### Input

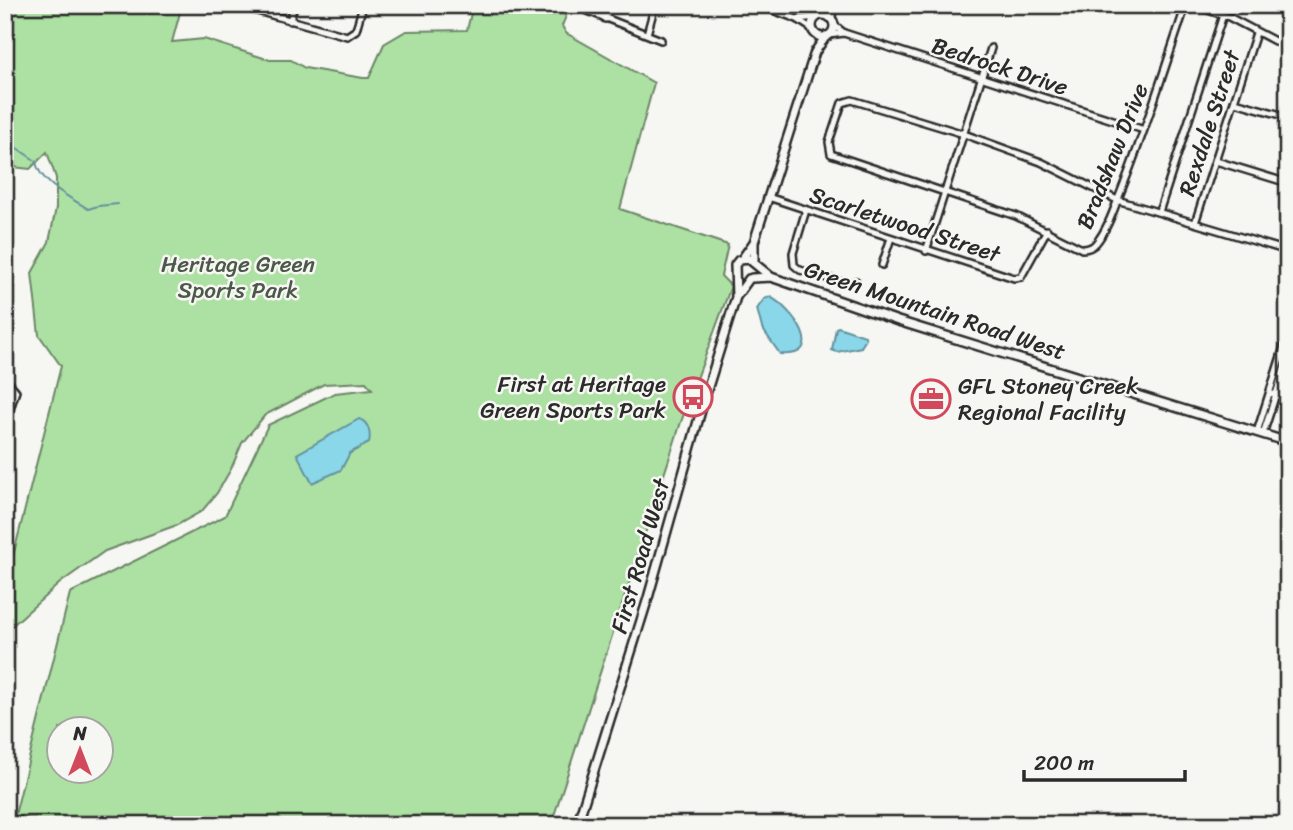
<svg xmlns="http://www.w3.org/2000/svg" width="1293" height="830" font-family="Sriracha,sans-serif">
<rect width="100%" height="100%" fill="#f6f6f2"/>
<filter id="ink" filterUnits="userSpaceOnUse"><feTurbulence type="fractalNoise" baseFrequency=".0143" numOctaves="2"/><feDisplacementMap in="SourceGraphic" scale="14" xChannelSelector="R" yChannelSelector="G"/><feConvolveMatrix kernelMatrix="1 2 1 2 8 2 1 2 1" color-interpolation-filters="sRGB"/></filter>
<g filter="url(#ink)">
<path fill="#e2dfeb" d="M1286,784L1288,825H1273Z"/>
<path fill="#ade1a3" stroke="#6c8667" stroke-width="2" fill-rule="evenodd" d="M5,5H182L172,42L204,39L270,60H291L305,68L363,78H369L384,44L406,31L467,30L473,5H553L566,16L562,26L566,33L654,83L620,209L728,245L721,276L731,286L681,422L551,825H48L15,815L70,593L225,516L268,425L335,393L372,389L366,382L324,384L265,415L242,443L231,469L217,493L202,511L177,525L105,551L60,583L5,632V588L61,366L39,335L32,273L49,242L56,208V178L47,152L30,169L13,167L5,155ZM60,728H102V770H60Z"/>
<path fill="#8ad7e9" stroke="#64929d" stroke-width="2" d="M770,297C791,307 830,358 780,354L762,328L757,309L764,299Z
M838,327L865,336L866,339L861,347L837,352L832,350L836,328Z
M359,419C369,422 371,434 369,443L350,453L341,470L312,483L297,454Z"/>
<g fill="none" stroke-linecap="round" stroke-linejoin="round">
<path stroke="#64929d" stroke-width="2" d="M5,140L36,161C38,182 71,198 88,209L98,206L118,204"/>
<g stroke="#2b2b2b" stroke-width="10">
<path id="street" d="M236,5L347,36L356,30L363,5
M573,5L661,40
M759,5L797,19L814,30
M1186,5C1165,67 1146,129 1122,189C1115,206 1108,229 1096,243C1092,248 1088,249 1082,249L1016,216L831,154L829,142L842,103L852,100L964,134L1041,162L1117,200L1288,251
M1193,5L1229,17L1288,48
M605,19L609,5
M797,19L817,17
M290,21L294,5
M834,25L844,33L1144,130
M647,34L655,5
M829,35L844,33
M1235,102L1288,117
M1216,161L1288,183
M768,197L1014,278L1021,277L1047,230
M806,210L793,253L794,265L800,270L848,284L856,281
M1159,212L1223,15
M1195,223L1256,33
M926,251L991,48
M882,265L891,238
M5,378L16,391L5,424
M1273,394L1288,399
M1257,432L1288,334
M1263,434L1288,357"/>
</g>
<g stroke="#2b2b2b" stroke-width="12">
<path id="secondary" d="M812 26a11 11 0 1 1 22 0a11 11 0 1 1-22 0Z
M831,18L832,5
M742,259L754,242L815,52L826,36
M754,263V242
M752,278L771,277
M736,297L735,265L739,260L749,259L771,277L898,321L1288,442
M577,825L648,598L704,400L736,297L749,279"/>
</g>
<use href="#street" stroke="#f6f6f2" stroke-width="5"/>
<use href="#secondary" stroke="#f6f6f2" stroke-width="7"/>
</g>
</g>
<defs>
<g id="bus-ring" transform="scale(2.0125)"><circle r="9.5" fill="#f6f6f2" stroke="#d1495b" stroke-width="1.5"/><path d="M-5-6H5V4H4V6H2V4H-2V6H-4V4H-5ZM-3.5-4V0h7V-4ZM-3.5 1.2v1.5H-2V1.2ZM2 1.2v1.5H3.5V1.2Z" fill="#d1495b"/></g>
<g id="office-ring" transform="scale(2.0125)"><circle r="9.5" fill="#f6f6f2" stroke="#d1495b" stroke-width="1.5"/><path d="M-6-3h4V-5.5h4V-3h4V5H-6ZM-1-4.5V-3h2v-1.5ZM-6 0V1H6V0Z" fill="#d1495b"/></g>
</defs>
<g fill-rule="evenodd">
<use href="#bus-ring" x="693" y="397"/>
<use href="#office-ring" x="931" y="399"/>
</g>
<g text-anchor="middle" stroke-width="5" stroke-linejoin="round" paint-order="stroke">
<g font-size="23" fill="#2b2b2b" stroke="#f6f6f2">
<text transform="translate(1000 66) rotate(18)" y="8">Bedrock Drive</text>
<text transform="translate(1209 123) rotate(-72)" y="8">Rexdale Street</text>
<text transform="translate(1112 156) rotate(-68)" y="8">Bradshaw Drive</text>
<text transform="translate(905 224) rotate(18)" y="8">Scarletwood Street</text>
<text transform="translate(935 310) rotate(18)" y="8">Green Mountain Road West</text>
<text transform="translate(640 556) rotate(-74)" y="8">First Road West</text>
</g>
<g font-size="23" fill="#4c5849" stroke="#f6f6f2">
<text x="238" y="272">Heritage Green<tspan x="238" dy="26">Sports Park</tspan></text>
</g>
<g font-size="23" fill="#2b2b2b" stroke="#f6f6f2" text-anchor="end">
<text x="666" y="392">First at Heritage<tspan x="666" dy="26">Green Sports Park</tspan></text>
<text x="958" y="394" text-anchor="start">GFL Stoney Creek<tspan x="958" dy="26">Regional Facility</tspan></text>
</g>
</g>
<rect width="1293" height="830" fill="none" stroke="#f6f6f2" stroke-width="28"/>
<rect x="14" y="14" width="1265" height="802" fill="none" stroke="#2b2b2b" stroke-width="2.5" filter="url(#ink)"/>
<g transform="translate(80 750)"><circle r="33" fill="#f6f6f2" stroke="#a5a5a2" stroke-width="2"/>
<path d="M0-5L12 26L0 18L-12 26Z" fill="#d1495b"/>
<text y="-10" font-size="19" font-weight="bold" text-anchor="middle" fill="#2b2b2b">N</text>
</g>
<path d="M1024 770v10h161v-10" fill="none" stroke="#2b2b2b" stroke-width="3.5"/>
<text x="1034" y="770" font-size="21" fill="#2b2b2b" stroke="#f6f6f2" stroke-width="5" paint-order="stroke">200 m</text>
</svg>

### Problem requirements
From the listing above, output exactly the run of lines that starts with the line containing "2 1 2 8 2 1" and ends with the line containing "M838,327L865,336L866,339L861,347L837,352L832,350L836,328Z".

### Answer box
<filter id="ink" filterUnits="userSpaceOnUse"><feTurbulence type="fractalNoise" baseFrequency=".0143" numOctaves="2"/><feDisplacementMap in="SourceGraphic" scale="14" xChannelSelector="R" yChannelSelector="G"/><feConvolveMatrix kernelMatrix="1 2 1 2 8 2 1 2 1" color-interpolation-filters="sRGB"/></filter>
<g filter="url(#ink)">
<path fill="#e2dfeb" d="M1286,784L1288,825H1273Z"/>
<path fill="#ade1a3" stroke="#6c8667" stroke-width="2" fill-rule="evenodd" d="M5,5H182L172,42L204,39L270,60H291L305,68L363,78H369L384,44L406,31L467,30L473,5H553L566,16L562,26L566,33L654,83L620,209L728,245L721,276L731,286L681,422L551,825H48L15,815L70,593L225,516L268,425L335,393L372,389L366,382L324,384L265,415L242,443L231,469L217,493L202,511L177,525L105,551L60,583L5,632V588L61,366L39,335L32,273L49,242L56,208V178L47,152L30,169L13,167L5,155ZM60,728H102V770H60Z"/>
<path fill="#8ad7e9" stroke="#64929d" stroke-width="2" d="M770,297C791,307 830,358 780,354L762,328L757,309L764,299Z
M838,327L865,336L866,339L861,347L837,352L832,350L836,328Z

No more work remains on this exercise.